### TASK ITEM
From the entries below, reproduce exactly the line containing "middle pip: (204, 288)", the line containing "middle dip: (243, 293)", and every line in between, with nothing added.

### INFORMATION
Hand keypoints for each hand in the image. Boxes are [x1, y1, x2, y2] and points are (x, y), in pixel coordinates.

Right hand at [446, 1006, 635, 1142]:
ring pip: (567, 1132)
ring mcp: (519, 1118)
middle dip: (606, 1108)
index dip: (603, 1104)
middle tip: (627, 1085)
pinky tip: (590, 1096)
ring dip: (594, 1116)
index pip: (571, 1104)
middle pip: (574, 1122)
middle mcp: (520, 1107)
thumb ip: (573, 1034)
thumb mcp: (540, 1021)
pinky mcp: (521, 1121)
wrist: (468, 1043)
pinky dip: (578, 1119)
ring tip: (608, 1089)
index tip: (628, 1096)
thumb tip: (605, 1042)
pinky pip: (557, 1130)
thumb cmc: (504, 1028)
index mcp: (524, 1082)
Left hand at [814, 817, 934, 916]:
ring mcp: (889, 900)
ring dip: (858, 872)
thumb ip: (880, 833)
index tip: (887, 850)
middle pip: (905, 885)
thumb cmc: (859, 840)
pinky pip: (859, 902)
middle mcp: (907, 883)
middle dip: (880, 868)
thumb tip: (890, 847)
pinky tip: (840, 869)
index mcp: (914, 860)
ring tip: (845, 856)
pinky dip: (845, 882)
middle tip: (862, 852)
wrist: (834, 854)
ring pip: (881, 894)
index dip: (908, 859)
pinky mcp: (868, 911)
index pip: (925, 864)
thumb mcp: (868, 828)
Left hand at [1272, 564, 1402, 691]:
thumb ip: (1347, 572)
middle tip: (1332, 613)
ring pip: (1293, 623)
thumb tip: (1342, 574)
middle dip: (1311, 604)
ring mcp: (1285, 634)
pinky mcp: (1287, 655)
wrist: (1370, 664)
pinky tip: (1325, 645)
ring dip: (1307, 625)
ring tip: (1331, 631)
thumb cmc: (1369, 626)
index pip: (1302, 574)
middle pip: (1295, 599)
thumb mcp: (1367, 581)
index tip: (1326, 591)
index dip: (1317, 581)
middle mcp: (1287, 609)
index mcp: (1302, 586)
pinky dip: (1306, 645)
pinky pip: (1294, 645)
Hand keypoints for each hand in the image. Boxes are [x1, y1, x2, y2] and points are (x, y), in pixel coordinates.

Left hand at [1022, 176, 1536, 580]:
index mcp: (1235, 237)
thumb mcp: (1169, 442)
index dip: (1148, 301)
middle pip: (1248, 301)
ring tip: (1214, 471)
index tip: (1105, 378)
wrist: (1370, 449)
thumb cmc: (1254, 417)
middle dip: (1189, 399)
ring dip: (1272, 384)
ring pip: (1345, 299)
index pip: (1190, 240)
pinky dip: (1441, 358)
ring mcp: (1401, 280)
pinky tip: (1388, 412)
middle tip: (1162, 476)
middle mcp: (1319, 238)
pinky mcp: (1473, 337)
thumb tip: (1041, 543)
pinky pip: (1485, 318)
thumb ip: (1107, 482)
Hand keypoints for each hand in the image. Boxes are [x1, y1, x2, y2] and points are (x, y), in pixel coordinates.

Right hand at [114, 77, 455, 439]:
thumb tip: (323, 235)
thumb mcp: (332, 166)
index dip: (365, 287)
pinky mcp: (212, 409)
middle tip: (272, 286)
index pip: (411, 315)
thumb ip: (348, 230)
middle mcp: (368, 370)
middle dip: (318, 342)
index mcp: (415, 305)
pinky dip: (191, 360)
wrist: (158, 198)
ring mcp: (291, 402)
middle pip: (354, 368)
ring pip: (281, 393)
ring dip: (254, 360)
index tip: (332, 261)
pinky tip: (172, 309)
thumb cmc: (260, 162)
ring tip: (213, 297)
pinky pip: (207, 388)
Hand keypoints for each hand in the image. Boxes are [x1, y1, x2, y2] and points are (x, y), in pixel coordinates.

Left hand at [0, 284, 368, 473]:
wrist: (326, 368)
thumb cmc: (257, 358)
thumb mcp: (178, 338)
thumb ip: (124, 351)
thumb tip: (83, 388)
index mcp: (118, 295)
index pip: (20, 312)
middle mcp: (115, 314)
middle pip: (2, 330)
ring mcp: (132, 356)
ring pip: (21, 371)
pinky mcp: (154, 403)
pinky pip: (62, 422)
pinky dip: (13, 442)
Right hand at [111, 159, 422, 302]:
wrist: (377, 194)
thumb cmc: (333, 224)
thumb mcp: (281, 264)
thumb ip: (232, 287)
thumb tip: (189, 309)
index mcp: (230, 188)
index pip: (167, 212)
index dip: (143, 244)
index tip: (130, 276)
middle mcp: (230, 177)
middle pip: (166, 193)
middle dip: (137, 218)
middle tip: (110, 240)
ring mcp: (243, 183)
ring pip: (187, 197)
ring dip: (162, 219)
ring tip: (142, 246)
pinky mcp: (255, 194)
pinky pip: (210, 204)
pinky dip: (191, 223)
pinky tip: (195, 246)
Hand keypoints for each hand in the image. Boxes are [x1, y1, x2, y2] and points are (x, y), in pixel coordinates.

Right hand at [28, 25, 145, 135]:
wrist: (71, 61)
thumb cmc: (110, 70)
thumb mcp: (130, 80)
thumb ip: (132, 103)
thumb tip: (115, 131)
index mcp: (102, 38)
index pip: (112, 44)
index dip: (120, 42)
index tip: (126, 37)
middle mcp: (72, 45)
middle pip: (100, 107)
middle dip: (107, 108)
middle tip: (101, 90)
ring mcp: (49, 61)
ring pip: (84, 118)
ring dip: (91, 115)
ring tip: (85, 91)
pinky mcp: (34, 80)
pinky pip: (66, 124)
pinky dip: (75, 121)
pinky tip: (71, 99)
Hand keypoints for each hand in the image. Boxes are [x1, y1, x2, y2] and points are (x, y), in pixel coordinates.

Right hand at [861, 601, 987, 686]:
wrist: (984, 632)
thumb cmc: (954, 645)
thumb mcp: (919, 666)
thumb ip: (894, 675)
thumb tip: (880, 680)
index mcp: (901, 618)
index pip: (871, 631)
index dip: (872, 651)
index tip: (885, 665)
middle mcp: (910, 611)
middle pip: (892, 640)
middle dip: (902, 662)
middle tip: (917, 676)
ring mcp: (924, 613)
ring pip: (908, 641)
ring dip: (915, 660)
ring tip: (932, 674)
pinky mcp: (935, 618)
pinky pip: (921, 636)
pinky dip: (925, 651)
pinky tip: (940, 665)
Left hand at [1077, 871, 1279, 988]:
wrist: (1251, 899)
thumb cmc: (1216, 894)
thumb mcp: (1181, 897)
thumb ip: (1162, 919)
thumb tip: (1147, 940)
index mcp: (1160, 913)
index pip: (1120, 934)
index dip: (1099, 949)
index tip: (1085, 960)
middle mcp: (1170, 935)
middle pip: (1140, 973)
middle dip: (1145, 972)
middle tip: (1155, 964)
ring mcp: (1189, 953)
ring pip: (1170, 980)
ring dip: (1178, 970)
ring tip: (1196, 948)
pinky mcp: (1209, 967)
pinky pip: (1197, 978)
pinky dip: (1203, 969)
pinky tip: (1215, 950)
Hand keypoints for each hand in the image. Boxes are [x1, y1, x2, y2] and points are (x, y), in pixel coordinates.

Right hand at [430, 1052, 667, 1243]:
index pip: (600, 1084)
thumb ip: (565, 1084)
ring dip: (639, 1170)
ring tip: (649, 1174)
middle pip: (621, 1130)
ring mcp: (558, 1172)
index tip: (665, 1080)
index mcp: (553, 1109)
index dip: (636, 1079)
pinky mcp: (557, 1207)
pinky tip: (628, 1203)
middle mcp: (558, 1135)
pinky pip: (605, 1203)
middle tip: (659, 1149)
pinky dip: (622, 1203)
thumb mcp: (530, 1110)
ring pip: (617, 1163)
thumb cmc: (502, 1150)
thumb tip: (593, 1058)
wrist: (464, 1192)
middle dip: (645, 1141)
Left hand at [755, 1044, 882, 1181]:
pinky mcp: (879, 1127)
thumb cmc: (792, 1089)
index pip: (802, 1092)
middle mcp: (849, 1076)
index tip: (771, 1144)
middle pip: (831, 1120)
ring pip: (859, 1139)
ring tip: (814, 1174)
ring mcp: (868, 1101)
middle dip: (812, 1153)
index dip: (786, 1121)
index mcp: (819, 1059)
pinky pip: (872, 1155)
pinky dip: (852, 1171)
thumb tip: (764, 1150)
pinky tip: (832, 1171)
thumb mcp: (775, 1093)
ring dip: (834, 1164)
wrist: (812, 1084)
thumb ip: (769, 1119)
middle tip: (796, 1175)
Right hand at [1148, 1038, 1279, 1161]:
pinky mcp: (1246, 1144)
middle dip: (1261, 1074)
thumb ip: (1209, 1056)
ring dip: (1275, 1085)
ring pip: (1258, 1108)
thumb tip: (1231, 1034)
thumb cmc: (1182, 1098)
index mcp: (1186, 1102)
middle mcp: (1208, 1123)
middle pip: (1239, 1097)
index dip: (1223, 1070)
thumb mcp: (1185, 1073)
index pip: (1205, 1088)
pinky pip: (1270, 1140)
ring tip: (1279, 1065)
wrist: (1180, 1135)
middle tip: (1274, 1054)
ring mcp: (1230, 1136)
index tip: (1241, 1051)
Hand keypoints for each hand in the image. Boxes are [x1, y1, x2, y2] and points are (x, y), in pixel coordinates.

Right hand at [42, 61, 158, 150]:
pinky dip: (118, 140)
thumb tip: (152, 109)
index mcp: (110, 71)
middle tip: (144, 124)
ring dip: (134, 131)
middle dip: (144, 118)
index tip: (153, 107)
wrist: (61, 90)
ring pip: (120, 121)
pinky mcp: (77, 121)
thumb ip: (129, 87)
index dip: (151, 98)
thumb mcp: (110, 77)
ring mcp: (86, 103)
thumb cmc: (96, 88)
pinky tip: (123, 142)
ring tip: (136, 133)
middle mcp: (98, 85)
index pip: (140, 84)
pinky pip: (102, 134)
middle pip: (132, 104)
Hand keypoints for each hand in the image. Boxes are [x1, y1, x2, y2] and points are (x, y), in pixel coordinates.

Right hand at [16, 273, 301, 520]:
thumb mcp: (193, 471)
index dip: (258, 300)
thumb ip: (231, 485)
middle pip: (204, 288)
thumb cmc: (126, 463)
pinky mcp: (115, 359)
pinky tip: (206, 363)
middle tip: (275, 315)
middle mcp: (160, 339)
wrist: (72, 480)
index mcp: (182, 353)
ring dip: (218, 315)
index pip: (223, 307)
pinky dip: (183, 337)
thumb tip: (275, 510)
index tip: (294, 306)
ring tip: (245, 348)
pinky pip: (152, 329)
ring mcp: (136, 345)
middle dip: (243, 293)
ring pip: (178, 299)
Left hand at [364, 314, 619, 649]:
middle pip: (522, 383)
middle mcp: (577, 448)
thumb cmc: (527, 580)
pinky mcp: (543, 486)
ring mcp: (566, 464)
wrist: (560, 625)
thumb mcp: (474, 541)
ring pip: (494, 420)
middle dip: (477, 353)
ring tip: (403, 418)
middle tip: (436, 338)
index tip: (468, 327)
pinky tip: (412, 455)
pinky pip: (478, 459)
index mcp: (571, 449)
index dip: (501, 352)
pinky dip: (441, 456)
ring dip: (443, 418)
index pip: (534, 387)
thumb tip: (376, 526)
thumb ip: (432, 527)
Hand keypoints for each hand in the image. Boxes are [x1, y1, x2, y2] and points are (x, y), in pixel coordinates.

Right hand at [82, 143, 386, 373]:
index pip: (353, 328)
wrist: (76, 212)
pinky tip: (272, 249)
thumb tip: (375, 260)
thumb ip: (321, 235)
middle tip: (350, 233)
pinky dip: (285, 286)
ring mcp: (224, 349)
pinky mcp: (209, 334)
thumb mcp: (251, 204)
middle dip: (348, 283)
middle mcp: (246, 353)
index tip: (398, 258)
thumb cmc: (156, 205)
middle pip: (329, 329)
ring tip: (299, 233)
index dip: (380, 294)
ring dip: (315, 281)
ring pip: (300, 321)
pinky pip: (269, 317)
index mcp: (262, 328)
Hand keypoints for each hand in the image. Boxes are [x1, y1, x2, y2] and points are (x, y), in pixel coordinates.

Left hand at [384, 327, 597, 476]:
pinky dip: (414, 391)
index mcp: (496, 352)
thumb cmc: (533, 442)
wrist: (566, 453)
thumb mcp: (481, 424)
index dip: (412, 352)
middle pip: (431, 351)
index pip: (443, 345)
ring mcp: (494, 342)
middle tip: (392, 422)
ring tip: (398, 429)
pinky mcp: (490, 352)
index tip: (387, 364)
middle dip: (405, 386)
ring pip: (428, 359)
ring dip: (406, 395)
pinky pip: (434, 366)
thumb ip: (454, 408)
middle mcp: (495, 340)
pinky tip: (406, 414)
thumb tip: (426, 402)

### TASK RESULT
middle pip: (204, 288)
thumb cmc: (126, 463)
pinky mcp: (115, 359)
pinky tip: (206, 363)
middle tip: (275, 315)
middle mcp: (160, 339)
wrist: (72, 480)
index mcp: (182, 353)
ring dip: (218, 315)
index pip: (223, 307)
pinky dip: (183, 337)
thumb tip: (275, 510)
index tip: (294, 306)
ring tip: (245, 348)
pinky pip: (152, 329)
ring mcp: (136, 345)
middle dip: (243, 293)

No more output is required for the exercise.